En cette période de dictature, Jorge Ben fait l'éloge d'un Robin des Bois des favelas, le Charles Anjo 45 en question. Cette sorte de malandro à conscience sociale, brigand au grand coeur, ce "défenseur des faibles et des opprimés", fêté par le peuple des favelas, compense les défaillances de l'Etat. Les années soixante de Jorge Ben se terminent avec un titre aussi explosif que celui-ci, dernière plage de son dernier album de la décénnie. Un titre que Caetano enregistra quelque temps avant d'être arrêté et contraint à l'exil en compagnie de Gilberto Gil, et que sa maison de disques préféra ne pas sortir de crainte que la dictature n'y voit une provocation, à cause du parallèle qui s'établirait entre le fameux Charles Anjo 45 de la chanson et Caetano lui-même... Jorge Ben restera lui au Brésil, il chantera même un message de soutien à l'exilé Caetano, en compagnie de sa soeur Maria Bethânia : "Mano Caetano". Sa conscience sociale ira grandissante, comme nous le verrons prochainement dans le volet consacré à ses funky 70's.
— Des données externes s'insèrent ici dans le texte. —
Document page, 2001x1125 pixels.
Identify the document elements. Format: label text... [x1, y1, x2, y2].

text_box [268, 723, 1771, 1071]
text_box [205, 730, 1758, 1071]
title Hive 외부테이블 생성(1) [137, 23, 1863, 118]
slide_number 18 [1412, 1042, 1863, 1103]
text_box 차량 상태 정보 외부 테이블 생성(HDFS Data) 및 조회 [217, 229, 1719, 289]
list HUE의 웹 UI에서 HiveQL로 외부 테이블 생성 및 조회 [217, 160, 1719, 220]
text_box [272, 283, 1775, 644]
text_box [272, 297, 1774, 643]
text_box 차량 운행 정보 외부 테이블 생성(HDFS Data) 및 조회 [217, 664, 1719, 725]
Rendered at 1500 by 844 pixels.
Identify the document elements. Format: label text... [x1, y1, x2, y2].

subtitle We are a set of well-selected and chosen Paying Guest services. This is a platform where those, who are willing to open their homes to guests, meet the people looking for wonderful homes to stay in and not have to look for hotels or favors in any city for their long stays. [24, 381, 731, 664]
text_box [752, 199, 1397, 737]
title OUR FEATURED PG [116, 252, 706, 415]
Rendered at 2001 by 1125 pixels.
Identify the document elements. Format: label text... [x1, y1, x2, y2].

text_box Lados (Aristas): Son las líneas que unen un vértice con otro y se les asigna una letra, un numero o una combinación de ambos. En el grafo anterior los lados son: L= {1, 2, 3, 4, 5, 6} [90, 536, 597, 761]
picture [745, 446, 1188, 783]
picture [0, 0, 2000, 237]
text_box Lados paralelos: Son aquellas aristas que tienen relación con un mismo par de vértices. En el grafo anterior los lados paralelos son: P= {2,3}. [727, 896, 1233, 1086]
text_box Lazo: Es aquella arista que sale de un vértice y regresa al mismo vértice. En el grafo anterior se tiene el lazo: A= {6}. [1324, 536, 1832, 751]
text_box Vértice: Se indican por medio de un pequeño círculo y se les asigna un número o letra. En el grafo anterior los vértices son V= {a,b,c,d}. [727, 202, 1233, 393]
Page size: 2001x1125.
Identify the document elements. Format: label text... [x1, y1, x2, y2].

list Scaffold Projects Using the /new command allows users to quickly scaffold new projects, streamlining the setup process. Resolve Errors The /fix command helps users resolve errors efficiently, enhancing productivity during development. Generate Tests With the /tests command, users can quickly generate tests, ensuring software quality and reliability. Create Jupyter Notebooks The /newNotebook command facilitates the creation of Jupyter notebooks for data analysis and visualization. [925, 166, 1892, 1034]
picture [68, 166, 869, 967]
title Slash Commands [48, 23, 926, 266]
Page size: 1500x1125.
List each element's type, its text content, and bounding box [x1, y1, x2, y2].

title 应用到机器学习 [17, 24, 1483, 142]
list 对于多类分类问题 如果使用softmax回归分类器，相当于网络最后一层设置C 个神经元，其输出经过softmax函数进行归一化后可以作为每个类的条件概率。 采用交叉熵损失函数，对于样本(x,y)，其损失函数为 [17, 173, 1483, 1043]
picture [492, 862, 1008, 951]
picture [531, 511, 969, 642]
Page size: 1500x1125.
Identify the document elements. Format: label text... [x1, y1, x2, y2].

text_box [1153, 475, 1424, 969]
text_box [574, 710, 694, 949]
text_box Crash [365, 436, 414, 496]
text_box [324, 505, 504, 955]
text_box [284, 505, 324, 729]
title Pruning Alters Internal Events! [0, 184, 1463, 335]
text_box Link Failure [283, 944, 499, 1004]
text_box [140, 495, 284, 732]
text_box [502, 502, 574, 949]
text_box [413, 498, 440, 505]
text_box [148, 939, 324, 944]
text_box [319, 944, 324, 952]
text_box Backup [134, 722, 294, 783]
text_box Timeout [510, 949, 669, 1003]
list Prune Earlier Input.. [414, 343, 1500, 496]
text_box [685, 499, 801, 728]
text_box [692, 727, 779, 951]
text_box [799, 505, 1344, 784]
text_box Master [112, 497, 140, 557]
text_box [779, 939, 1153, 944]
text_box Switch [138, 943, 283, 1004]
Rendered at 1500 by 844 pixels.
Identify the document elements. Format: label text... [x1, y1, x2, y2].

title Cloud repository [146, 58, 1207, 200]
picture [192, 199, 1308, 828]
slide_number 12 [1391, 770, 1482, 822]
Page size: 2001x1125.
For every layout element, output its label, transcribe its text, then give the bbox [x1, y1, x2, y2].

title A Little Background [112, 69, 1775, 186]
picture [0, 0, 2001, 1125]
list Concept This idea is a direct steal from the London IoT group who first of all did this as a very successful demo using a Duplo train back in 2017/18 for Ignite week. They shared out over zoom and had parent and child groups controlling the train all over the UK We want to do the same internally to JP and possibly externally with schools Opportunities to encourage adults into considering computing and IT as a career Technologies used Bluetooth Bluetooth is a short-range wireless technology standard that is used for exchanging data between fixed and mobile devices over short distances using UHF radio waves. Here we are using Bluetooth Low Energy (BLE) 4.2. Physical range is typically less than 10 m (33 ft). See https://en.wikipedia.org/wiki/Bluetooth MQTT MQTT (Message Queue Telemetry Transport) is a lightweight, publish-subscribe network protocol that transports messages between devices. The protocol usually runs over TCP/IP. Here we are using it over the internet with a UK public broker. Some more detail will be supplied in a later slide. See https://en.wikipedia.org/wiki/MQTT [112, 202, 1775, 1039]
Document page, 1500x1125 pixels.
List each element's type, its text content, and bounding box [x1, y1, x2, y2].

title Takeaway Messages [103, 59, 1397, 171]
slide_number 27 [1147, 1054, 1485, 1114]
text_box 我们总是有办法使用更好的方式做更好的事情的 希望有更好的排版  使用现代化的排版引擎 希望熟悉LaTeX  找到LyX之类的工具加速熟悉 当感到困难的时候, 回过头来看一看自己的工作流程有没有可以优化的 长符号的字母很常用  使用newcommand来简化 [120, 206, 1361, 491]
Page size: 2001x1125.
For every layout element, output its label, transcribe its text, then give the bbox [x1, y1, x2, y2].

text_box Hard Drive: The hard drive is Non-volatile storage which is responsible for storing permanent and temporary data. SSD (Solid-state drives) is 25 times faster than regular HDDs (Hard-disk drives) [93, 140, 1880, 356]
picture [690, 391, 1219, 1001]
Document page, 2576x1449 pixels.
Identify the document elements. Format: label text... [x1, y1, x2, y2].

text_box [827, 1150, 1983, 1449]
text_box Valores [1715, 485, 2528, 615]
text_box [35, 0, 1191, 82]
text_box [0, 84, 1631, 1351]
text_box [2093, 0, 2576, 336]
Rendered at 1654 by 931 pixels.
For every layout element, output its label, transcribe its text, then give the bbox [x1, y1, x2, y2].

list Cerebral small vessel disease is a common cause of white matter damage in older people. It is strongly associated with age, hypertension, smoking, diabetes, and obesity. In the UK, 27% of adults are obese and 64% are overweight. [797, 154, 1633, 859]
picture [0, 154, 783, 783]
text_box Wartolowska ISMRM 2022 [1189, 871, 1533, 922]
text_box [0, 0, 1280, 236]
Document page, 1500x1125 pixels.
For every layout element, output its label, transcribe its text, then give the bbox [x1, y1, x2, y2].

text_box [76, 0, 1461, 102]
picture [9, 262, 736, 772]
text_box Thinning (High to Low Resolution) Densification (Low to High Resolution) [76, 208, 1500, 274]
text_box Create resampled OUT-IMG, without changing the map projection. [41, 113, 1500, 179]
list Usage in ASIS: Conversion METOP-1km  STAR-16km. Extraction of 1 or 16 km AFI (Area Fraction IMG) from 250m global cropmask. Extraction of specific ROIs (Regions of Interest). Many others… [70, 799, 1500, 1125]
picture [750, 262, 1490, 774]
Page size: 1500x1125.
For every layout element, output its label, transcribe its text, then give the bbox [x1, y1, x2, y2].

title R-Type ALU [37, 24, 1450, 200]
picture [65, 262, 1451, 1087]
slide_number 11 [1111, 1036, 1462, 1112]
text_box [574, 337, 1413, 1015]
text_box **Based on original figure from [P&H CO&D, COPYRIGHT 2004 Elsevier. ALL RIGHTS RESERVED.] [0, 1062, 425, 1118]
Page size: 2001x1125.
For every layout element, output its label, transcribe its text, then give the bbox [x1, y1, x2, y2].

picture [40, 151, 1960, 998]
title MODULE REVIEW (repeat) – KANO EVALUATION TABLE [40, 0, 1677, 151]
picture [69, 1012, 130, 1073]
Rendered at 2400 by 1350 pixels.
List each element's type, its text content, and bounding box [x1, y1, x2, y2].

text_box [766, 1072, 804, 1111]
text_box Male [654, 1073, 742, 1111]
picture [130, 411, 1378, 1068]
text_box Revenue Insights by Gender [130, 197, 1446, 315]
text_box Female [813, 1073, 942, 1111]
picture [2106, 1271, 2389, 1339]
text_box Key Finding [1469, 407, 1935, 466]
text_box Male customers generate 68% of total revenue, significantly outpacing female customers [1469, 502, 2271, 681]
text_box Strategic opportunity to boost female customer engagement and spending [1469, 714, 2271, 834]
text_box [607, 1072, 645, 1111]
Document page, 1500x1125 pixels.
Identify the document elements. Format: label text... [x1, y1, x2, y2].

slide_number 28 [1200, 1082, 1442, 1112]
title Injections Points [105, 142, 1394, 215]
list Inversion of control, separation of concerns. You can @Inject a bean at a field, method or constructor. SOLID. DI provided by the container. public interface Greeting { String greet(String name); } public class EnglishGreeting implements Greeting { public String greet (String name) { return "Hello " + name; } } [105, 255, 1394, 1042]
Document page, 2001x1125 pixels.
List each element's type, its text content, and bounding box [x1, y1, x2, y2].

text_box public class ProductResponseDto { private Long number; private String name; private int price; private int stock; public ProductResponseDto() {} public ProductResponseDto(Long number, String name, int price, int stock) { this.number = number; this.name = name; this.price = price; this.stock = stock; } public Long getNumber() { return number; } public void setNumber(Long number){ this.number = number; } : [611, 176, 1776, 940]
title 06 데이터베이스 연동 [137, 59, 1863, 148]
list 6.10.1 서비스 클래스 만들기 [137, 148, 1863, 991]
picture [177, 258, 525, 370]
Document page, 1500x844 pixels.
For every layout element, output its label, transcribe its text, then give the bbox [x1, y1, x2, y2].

Enfin, pour conclure, laissons la parole à un universitaire brésilien spécialiste de l'étude de la musique populaire de son pays, auteur d'une anthologie des 50 meilleurs albums de ces cinquante dernières années, le pourtant très intransigeant Luiz Américo Lisboa Junior : "Viva seu Jorge Ben ou Benjor, voce que já esta com todos os méritos na galeria dos grandes de nossa canção popular, continue com seu balanço, pois ele já é eterno. Sacundim, sacundem!".